#1 Moçambicanos - Ussene Muzé, Ilha de Moçambique

Ussene Muzé, ourives de profissão, nasceu há 56 anos na Ilha de Moçambique, onde sempre viveu, tirando os quase cinco anos que passou na povoação de Casa Banana, na Gorongosa, província de Sofala, combatendo ao lado da FRELIMO, a Frente de Libertação de Moçambique, durante a guerra civil que aconteceu no país entre 1977 e 1992. Nesses tempos, "um bocado difíceis", Ussene diz que "comeu de tudo", muitas gazelas, mesmo elefantes ("A gente não escolhia"). Abundavam nessa altura os caçadores na Gorongosa e o próprio exército também tinha caçadores, que abasteciam as tropas (e as populações), às vezes com carne fresca, outras com carne que secavam no mato.

Regressou a casa em 1994, logo que desmobilizado, para retomar o ofício que aprendeu com o pai ainda em criança. Chegou a ter uma oficina e loja no "corredor", que é como na Ilha chamam à Rua dos Arcos, mas a renda era alta e acabou por se mudar para a casa actual, que já era a sua residência e que fica localizada no bairro Areal, na Cidade de Macúti. Agora, paga apenas ao Conselho Municipal uma licença que lhe custa 500 meticais por ano (cerca de 7 euros). É ali que faz, por encomenda, brincos, colares, anéis, braceletes ou pulseiras para as pernas, sobretudo para clientes locais e quase sempre quando há cerimónias ou casamentos. Trabalha com ouro, que está caro, apenas quando alguém o leva, e prata, que antes comprava em Nacala e que compra agora por vezes a "pessoas antigas" em Angoche.

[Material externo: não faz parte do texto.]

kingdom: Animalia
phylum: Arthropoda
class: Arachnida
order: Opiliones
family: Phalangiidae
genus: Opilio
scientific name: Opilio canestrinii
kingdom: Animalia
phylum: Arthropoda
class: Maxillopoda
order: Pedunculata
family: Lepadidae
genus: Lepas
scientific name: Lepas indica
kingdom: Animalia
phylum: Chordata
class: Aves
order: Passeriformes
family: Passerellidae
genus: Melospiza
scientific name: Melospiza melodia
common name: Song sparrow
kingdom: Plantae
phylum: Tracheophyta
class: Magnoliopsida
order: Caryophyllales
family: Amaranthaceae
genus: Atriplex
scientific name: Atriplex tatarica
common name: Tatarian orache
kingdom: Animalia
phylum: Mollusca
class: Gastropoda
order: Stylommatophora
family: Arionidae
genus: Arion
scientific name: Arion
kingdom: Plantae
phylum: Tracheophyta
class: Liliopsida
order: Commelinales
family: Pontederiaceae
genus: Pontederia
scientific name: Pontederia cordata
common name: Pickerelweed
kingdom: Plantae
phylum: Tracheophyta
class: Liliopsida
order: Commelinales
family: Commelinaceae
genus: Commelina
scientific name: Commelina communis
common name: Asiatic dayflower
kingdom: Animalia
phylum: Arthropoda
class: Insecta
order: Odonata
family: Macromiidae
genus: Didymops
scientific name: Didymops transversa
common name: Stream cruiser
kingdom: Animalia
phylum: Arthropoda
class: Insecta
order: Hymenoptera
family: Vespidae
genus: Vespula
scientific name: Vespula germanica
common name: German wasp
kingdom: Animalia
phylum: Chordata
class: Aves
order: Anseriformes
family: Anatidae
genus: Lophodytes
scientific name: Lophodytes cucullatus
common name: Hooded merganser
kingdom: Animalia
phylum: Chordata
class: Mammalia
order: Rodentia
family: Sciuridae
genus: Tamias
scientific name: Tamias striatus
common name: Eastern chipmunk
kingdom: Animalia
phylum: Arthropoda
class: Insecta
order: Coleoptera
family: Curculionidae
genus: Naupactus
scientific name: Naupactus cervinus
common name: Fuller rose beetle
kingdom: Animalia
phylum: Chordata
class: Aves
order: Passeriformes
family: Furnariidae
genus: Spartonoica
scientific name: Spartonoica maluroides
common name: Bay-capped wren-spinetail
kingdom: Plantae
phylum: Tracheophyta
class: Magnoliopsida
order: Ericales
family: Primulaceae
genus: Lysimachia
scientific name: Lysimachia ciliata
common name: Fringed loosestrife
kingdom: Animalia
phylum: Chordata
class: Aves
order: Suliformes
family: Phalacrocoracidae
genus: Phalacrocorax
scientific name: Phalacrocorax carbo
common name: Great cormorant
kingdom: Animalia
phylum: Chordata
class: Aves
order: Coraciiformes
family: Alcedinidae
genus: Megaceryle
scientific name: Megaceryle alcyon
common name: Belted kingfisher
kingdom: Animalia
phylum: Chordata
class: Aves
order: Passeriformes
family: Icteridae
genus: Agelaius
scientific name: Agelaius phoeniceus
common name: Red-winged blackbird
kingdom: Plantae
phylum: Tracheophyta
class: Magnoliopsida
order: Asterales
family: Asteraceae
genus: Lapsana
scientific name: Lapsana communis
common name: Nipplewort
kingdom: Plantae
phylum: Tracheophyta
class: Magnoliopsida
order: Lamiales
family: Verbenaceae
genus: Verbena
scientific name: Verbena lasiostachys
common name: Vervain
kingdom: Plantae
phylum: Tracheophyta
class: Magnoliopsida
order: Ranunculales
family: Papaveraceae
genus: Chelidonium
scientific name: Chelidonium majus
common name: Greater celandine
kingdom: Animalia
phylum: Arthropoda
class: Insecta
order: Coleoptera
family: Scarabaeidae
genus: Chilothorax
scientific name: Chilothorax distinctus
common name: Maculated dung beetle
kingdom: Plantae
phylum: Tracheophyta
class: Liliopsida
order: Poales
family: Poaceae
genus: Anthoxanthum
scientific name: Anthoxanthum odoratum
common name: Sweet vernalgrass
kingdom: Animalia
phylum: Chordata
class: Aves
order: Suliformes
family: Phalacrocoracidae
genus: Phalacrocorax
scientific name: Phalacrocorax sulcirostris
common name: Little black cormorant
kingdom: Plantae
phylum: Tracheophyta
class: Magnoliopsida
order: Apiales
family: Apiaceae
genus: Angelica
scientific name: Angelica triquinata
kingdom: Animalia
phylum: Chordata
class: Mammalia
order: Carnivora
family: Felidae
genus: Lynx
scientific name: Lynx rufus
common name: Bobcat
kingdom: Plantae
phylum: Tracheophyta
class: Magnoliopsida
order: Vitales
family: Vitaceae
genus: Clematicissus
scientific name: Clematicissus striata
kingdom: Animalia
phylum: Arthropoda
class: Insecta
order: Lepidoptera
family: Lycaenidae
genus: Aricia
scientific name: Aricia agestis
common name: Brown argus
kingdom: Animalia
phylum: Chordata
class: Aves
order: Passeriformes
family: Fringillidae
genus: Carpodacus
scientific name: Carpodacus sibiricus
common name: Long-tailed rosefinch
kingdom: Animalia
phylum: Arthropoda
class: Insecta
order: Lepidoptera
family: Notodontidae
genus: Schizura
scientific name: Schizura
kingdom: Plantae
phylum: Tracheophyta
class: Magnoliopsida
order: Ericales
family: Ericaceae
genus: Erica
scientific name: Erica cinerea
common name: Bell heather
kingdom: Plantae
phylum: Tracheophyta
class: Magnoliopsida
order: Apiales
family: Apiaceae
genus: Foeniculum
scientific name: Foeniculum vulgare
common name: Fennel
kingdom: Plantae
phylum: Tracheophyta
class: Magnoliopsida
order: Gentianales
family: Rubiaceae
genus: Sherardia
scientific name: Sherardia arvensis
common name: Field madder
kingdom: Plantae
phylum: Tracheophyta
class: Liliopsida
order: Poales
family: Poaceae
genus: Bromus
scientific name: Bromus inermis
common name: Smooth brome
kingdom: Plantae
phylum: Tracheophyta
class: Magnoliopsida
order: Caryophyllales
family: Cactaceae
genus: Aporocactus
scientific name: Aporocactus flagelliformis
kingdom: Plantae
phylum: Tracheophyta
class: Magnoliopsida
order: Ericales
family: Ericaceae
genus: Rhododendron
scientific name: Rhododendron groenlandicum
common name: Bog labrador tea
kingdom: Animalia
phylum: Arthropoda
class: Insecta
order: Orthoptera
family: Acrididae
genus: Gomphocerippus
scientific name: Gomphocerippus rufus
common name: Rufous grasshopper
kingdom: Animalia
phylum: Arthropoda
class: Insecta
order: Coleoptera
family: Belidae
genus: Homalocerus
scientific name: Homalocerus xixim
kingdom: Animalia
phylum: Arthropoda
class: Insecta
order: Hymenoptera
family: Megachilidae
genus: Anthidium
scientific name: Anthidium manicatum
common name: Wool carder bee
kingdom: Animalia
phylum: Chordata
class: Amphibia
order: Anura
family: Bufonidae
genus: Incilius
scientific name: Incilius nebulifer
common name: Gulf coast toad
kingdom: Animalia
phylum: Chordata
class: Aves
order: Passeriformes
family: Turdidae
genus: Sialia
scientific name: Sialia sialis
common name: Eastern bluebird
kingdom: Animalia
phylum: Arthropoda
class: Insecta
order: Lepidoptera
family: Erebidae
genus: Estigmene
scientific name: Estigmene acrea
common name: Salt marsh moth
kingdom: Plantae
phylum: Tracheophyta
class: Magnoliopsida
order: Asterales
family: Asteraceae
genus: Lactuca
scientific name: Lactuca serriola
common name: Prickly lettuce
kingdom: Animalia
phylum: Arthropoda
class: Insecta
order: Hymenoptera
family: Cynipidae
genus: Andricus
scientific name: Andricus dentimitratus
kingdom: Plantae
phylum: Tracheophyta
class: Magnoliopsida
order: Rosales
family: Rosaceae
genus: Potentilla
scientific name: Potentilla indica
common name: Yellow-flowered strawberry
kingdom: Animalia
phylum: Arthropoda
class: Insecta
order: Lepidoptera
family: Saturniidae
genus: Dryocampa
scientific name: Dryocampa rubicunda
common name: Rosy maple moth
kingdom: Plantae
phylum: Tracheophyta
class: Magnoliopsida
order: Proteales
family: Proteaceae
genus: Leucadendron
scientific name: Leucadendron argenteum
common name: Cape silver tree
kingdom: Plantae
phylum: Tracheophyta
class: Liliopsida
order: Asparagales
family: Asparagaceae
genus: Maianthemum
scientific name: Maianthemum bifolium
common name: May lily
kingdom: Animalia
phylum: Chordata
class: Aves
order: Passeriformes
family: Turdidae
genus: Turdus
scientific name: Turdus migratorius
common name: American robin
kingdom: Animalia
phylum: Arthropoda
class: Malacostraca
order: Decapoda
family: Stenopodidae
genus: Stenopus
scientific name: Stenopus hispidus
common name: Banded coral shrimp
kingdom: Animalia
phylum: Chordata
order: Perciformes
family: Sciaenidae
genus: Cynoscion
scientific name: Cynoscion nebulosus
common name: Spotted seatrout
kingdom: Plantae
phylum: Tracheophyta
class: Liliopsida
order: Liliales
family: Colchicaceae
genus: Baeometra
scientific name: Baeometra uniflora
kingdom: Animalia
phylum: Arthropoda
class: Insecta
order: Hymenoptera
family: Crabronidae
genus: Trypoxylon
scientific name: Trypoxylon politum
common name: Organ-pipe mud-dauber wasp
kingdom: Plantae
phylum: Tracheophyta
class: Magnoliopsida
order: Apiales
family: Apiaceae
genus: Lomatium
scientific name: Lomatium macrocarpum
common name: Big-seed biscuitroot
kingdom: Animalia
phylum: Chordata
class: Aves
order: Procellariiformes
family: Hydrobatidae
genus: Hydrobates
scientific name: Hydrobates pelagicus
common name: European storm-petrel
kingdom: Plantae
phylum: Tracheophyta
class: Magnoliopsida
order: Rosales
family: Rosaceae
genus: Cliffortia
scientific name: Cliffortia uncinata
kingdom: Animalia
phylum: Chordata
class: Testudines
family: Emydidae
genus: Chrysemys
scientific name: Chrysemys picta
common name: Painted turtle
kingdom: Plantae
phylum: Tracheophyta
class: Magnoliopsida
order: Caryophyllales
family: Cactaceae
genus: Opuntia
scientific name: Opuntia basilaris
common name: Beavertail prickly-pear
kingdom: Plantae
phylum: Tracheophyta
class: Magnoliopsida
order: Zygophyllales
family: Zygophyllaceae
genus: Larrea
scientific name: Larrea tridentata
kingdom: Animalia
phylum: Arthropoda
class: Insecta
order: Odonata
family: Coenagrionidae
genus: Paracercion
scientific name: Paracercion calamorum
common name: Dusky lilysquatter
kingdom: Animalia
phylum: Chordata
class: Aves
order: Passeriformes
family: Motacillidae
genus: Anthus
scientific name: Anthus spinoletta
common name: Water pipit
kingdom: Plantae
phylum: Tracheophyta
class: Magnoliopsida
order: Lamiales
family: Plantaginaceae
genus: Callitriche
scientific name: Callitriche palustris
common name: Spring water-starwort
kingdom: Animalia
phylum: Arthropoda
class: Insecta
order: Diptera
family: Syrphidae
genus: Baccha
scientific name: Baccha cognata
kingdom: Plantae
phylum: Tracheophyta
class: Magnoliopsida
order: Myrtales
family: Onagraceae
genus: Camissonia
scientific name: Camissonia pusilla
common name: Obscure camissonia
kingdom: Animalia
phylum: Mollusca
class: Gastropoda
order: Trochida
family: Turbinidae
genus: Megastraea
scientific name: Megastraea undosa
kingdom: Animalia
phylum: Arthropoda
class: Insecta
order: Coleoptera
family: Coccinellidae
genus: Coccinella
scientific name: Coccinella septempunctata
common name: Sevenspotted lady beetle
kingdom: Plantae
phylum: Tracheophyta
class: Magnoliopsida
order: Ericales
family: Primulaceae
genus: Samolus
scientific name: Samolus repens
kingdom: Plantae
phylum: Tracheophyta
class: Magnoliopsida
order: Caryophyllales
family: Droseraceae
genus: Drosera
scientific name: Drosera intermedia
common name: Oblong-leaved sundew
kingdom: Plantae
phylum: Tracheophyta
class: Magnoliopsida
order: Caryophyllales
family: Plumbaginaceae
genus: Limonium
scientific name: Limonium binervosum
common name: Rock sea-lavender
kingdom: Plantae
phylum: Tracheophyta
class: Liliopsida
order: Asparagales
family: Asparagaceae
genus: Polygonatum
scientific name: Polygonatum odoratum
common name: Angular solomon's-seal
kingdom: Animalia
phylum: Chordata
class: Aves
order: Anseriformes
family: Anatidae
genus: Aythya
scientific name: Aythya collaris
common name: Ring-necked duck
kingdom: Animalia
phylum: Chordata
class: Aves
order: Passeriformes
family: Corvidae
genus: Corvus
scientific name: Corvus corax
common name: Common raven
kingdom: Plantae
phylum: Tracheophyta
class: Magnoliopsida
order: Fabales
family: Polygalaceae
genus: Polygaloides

Ussene, que tem sete filhos de três relações, o mais novo uma rapariga com "uns dez meses", é casado, embora solteiro no Registo Civil ("Aqui sempre há dificuldades no casamento. As nossas mulheres já não têm aquela consideração tão grande"). Acha que viveu dos momentos mais tristes sempre que a Ilha foi atingida por ciclones ("No último [o Gombe, em Março de 2022], esta nossa casa nenhuma chapa não tinha"). E que viveu dos melhores momentos antes "daquela confusão do Corona", quando as visitas eram mais frequentes. Agora, sonha em recuperar a loja, que está aberta todos os dias, mesmo sábados e domingos, entre as sete e meia da manhã e as cinco da tarde e onde trabalham ao todo cinco mestres. E sonha sobretudo que os clientes voltem a aparecer. [Ussene Muzé pode ser contactado pelo +258 844290916]








Retrato feito a partir de uma conversa realizada na Ilha de Moçambique a 3 de Fevereiro de 2023. É o primeiro de uma série sobre moçambicanos a ser publicada aqui no blogue.